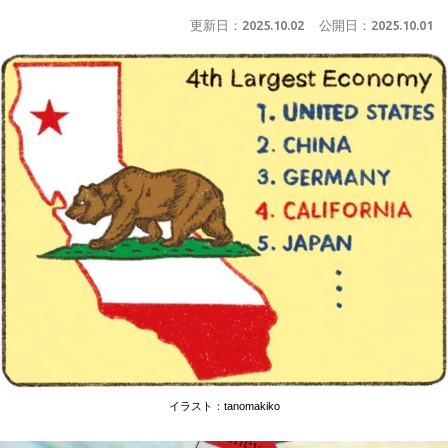
更新日：
2025.10.02
公開日：
2025.10.01
イラスト：tanomakiko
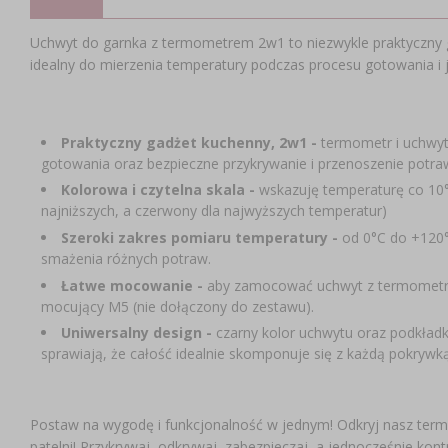
Uchwyt do garnka z termometrem 2w1 to niezwykle praktyczny 
idealny do mierzenia temperatury podczas procesu gotowania i j
Praktyczny gadżet kuchenny, 2w1 -
termometr i uchwyt
gotowania oraz bezpieczne przykrywanie i przenoszenie potra
Kolorowa i czytelna skala -
wskazuję temperaturę co 10°C
najniższych, a czerwony dla najwyższych temperatur)
Szeroki zakres pomiaru temperatury -
od 0°C do +120°
smażenia różnych potraw.
Łatwe mocowanie -
aby zamocować uchwyt z termometrem
mocujący M5 (nie dołączony do zestawu).
Uniwersalny design -
czarny kolor uchwytu oraz podkładki
sprawiają, że całość idealnie skomponuje się z każdą pokrywką
Postaw na wygodę i funkcjonalność w jednym! Odkryj nasz term
patelni! Przykrywaj, odkrywaj, zabezpieczaj, a jednocześnie kon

What you are asked to do -
Begin with the first line of the entries above and write out each line exactly, ending with the line containing "termometr i uchwyt". Leave out pictures.

Answer to the problem -
更新日：
2025.10.02
公開日：
2025.10.01
イラスト：tanomakiko
Uchwyt do garnka z termometrem 2w1 to niezwykle praktyczny 
idealny do mierzenia temperatury podczas procesu gotowania i j
Praktyczny gadżet kuchenny, 2w1 -
termometr i uchwyt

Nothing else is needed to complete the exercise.